Gestire la produzione e la distribuzione di contenuti editoriali in partnership con brand di alto livello su scala globale. È il lavoro di Federica Ceretti, che, dopo la laurea in Economia all’Università Cattolica ed essere stata Account Manager del Media Arts Lab di Apple, è ora Global Digital Account Manager per Hearst Digital Media Global. Per intendersi, il gruppo editoriale di periodici come “Elle”, “Marie Claire”, “Harper’s Bazaar”, “Esquire”.

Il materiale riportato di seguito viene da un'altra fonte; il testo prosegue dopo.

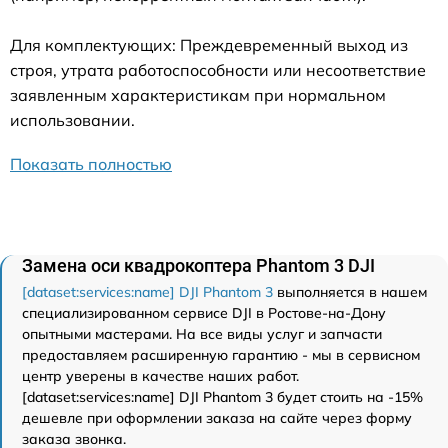
Для комплектующих: Преждевременный выход из
строя, утрата работоспособности или несоответствие
заявленным характеристикам при нормальном
использовании.
Показать полностью
Замена оси квадрокоптера Phantom 3 DJI
[dataset:services:name] DJI Phantom 3
выполняется в нашем
специализированном сервисе DJI в Ростове-на-Дону
опытными мастерами. На все виды услуг и запчасти
предоставляем расширенную гарантию - мы в сервисном
центр уверены в качестве наших работ.
[dataset:services:name] DJI Phantom 3 будет стоить на -15%
дешевле при оформлении заказа на сайте через форму
заказа звонка.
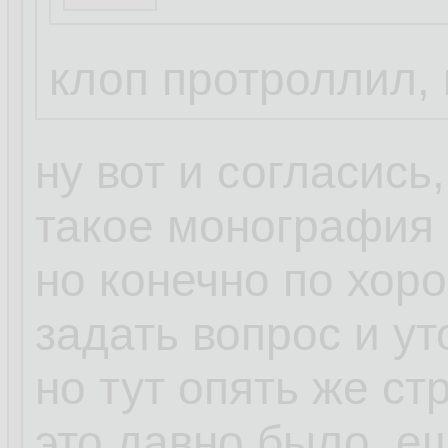
Бля это смешно.
Просто Клоп так 
клоп протроллил, 
написал ))
ну вот и согласись
такое монография 
но конечно по хор
задать вопрос и ут
но тут опять же ст
это давно было, ещ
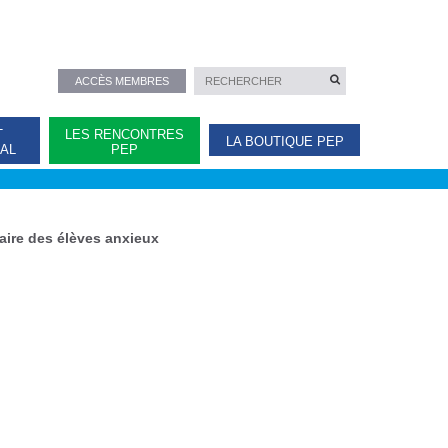
ACCÈS MEMBRES
T
LES RENCONTRES
LA BOUTIQUE PEP
NAL
PEP
laire des élèves anxieux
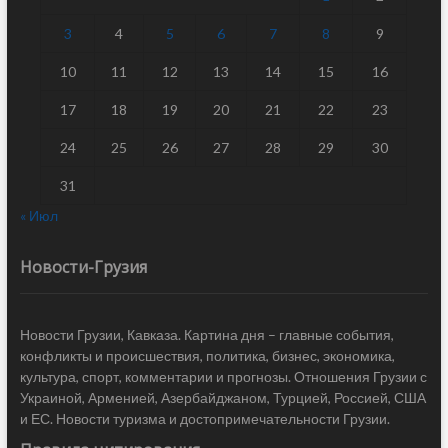
3
4
5
6
7
8
9
10
11
12
13
14
15
16
17
18
19
20
21
22
23
24
25
26
27
28
29
30
31
« Июл
Новости-Грузия
Новости Грузии, Кавказа. Картина дня – главные события,
конфликты и происшествия, политика, бизнес, экономика,
культура, спорт, комментарии и прогнозы. Отношения Грузии с
Украиной, Арменией, Азербайджаном, Турцией, Россией, США
и ЕС. Новости туризма и достопримечательности Грузии.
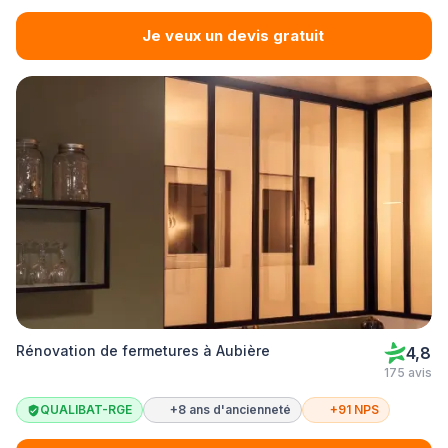
Je veux un devis gratuit
Rénovation de fermetures à Aubière
4,8
175 avis
QUALIBAT-RGE
+8 ans d'ancienneté
+91 NPS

«Attualmente il mio incarico a Londra è di gestire tutta la produzione e distribuzione di contenuti editoriali in partnership con brand di alto livello su scala globale» racconta. «È un progetto molto complesso che comporta la gestione di molteplici player. L’Italia per Hearst gioca un ruolo importante. In particolare modo mi occupo di assistere il team internazionale con sede a Milano nel processo di educazione dei grandi brand italiani (soprattutto le case di moda) relativamente alle potenzialità che Hearst offre a livello di contenuti digitali nel mondo».

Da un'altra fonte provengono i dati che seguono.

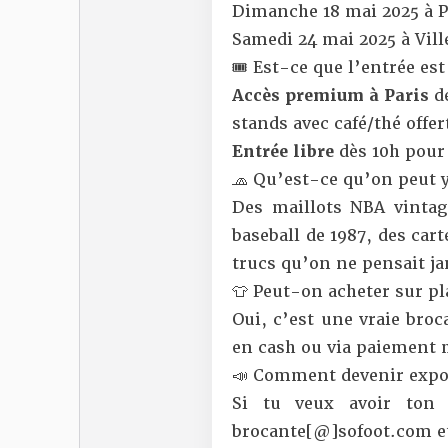
Dimanche 18 mai 2025 à Pa
Samedi 24 mai 2025 à Vil
🎟 Est-ce que l’entrée est
Accès premium
à Paris
d
stands avec café/thé offer
Entrée libre
dès 10h pour
🧢 Qu’est-ce qu’on peut y
Des maillots NBA vintag
baseball de 1987, des cart
trucs qu’on ne pensait ja
👕 Peut-on acheter sur pl
Oui, c’est une vraie broc
en cash ou via paiement m
📣 Comment devenir expo
Si tu veux avoir ton 
brocante[@]sofoot.com 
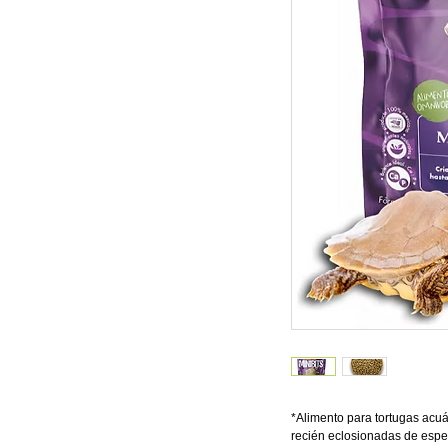
*Alimento para tortugas acuá
recién eclosionadas de espec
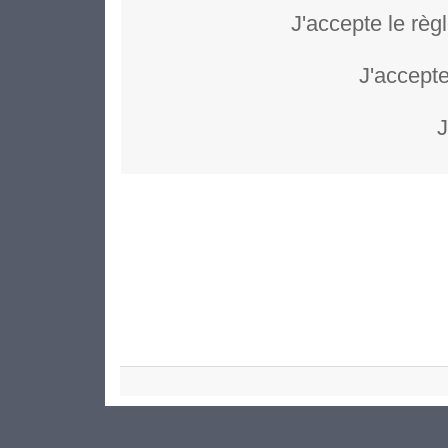
J'accepte le règ
J'accepte
J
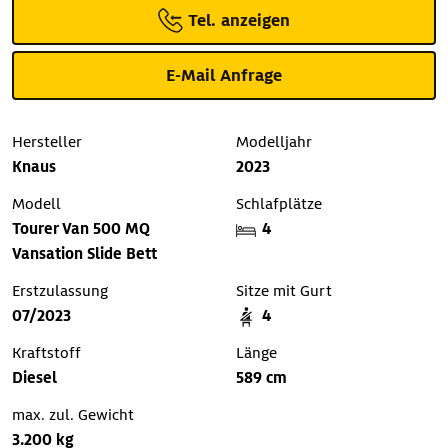
Tel. anzeigen
E-Mail Anfrage
Hersteller
Modelljahr
Knaus
2023
Modell
Schlafplätze
Tourer Van 500 MQ
4
Vansation Slide Bett
Erstzulassung
Sitze mit Gurt
07/2023
4
Kraftstoff
Länge
Diesel
589 cm
max. zul. Gewicht
3.200 kg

Qual è il grado di complessità di questo compito? «La sfida è pensare locale ma agire globale. Detto in una parola, ‘glocal’, termine che le grandi aziende multinazionali usano spesso. È importante riuscire a comunicare il messaggio dei brand nostri partner su tutti i nostri titoli e nei vari Paesi. Tutto ciò rispettando il tono di voce e le sfumature culturali del mercato, ma anche raggiungendo l’obiettivo previsto dall’investimento. Ho sempre lavorato su progetti globali e dopo anni su Apple per cui gestivo la strategia media sia offline che digitale, il mio cambiamento è stato coerente».
Dall’Università Cattolica di Milano a Londra. Un percorso lineare o conquistato a fatica? «Una via di mezzo direi. Andare all’estero spesso significa trovarsi fuori dalla propria comfort zone, quindi niente è completamente lineare. Ho avuto la fortuna, durante il triennio in Cattolica, di fare un’esperienza negli Stati Uniti con l’Università della North Carolina, tramite il programma Isep. Oltre a perfezionare l’inglese, quest’opportunità ha aperto le mie vedute e conoscenze sul fronte del marketing internazionale. Da lì la spinta ad approfondire i miei studi e le mie esperienze lavorative a Londra».

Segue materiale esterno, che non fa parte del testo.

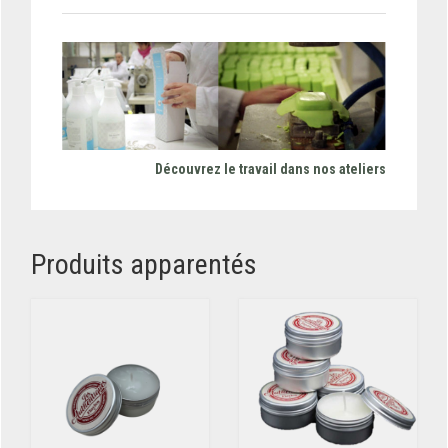
Découvrez le travail dans nos ateliers
Produits apparentés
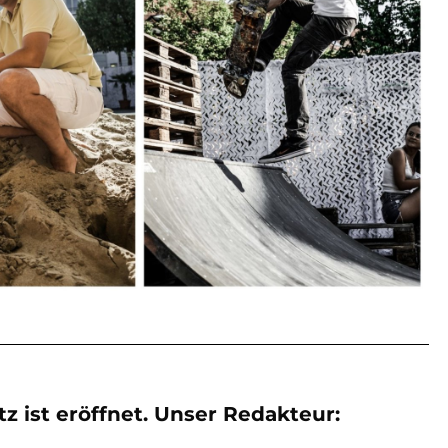
z ist eröffnet. Unser Redakteur:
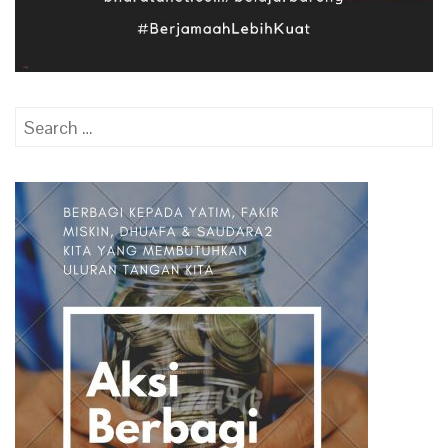
Search
for:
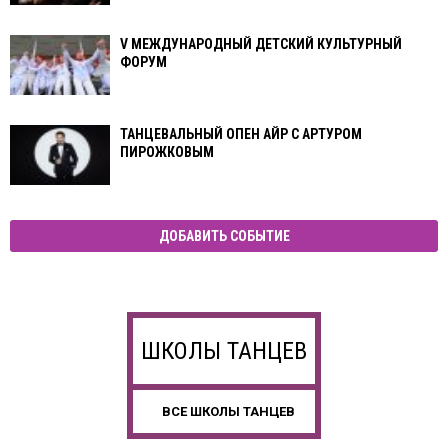
V МЕЖДУНАРОДНЫЙ ДЕТСКИЙ КУЛЬТУРНЫЙ
ФОРУМ
ТАНЦЕВАЛЬНЫЙ ОПЕН АЙР С АРТУРОМ
ПИРОЖКОВЫМ
ДОБАВИТЬ СОБЫТИЕ
ШКОЛЫ ТАНЦЕВ
ВСЕ ШКОЛЫ ТАНЦЕВ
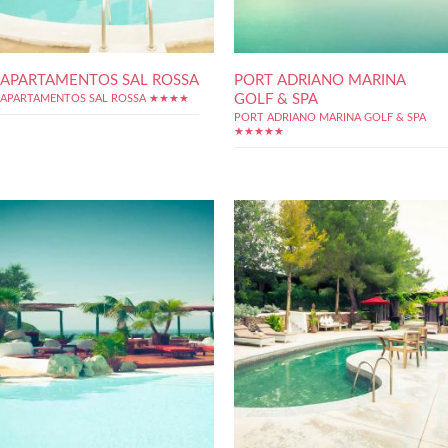
APARTAMENTOS SAL ROSSA
PORT ADRIANO MARINA
GOLF & SPA
APARTAMENTOS SAL ROSSA ★★★★
PORT ADRIANO MARINA GOLF & SPA
★★★★★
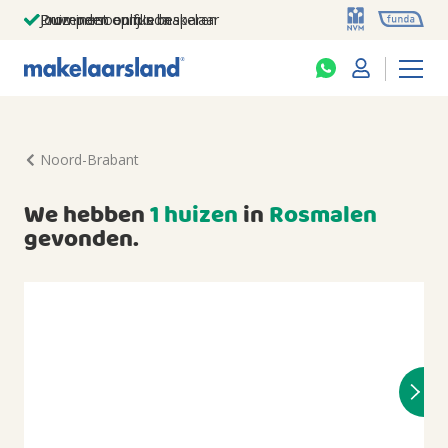
Jouw persoonlijke makelaar
Duizenden euro's besparen
Prominent op funda
Noord-Brabant
We hebben
1 huizen
in
Rosmalen
gevonden.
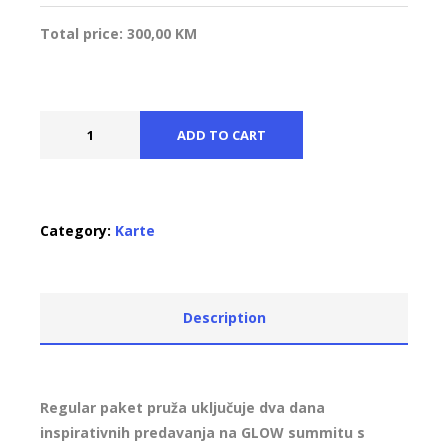
Total price:
300,00
KM
ADD TO CART
Category:
Karte
Description
Regular paket pruža uključuje dva dana
inspirativnih predavanja na GLOW summitu s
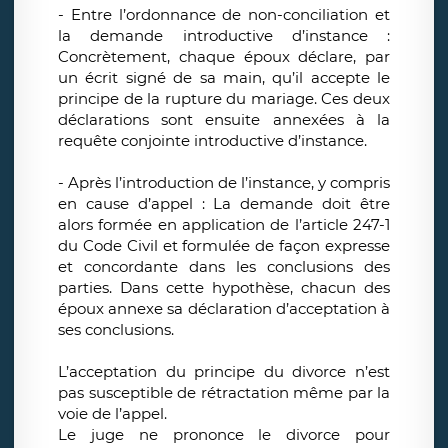
- Entre l’ordonnance de non-conciliation et
la demande introductive d’instance :
Concrètement, chaque époux déclare, par
un écrit signé de sa main, qu’il accepte le
principe de la rupture du mariage. Ces deux
déclarations sont ensuite annexées à la
requête conjointe introductive d’instance.
- Après l’introduction de l’instance, y compris
en cause d’appel : La demande doit être
alors formée en application de l’article 247-1
du Code Civil et formulée de façon expresse
et concordante dans les conclusions des
parties. Dans cette hypothèse, chacun des
époux annexe sa déclaration d’acceptation à
ses conclusions.
L’acceptation du principe du divorce n’est
pas susceptible de rétractation même par la
voie de l’appel.
Le juge ne prononce le divorce pour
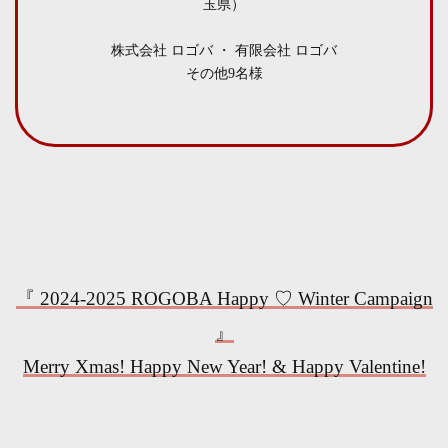
玉県）
株式会社 ロゴバ ・ 有限会社 ロゴバ
その他9名様
『 2024-2025 ROGOBA Happy ♡ Winter Campaign
』
Merry Xmas! Happy New Year! & Happy Valentine!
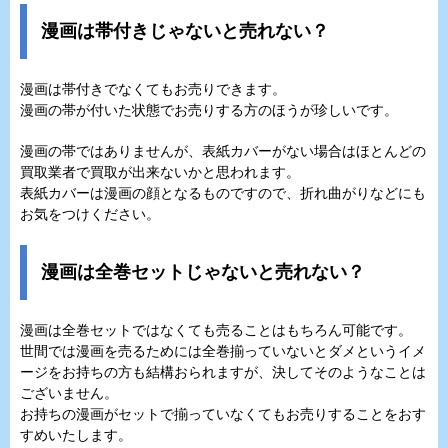
漫画は帯付きじゃないと売れない？
漫画は帯付きでなくてもお売りできます。
漫画の帯が付いた状態でお売りする方のほうが珍しいです。
漫画の帯ではありませんが、表紙カバーがない場合はほとんどの
買取業者で買取が出来ないかと思われます。
表紙カバーは漫画の顔となるものですので、折れ曲がりなどにも
お気をつけください。
漫画は全巻セットじゃないと売れない？
漫画は全巻セットではなくても売ることはもちろん可能です。
世間では漫画を売るためには全巻揃っていないとダメというイメ
ージをお持ちの方も結構おられますが、決してそのようなことは
ございません。
お持ちの漫画がセットで揃っていなくてもお売りすることをおす
すめいたします。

Avere uno sguardo internazionale sembra essere uno dei caratteri distintivi delle nuove professioni e ancor più nel settore dei contenuti e dell’intrattenimento, tra carta, digitale, moltiplicazione dei formati sempre più destinato a varcare i confini nazionali. Cosa consigliare a chi voglia operare nell’editoria? «Avere uno sguardo internazionale viene dall’esigenza di massimizzare i propri risultati. Nel campo del branded content tanti argomenti trattati o formati usati da un determinato Paese possono essere ripresi e riproposti a un pubblico di nazionalità diversa. Tutto sta nel conoscere le sfumature del proprio pubblico e riuscire a veicolare il messaggio ai propri lettori. La nostra fortuna è che nel mondo di oggi queste metriche sono altamente più accessibili grazie ai social e al digitale in generale. Per questo motivo, a mio avviso, dati e insight sono la base di questo settore per poter distribuire e vendere contenuti a livello internazionale con successo».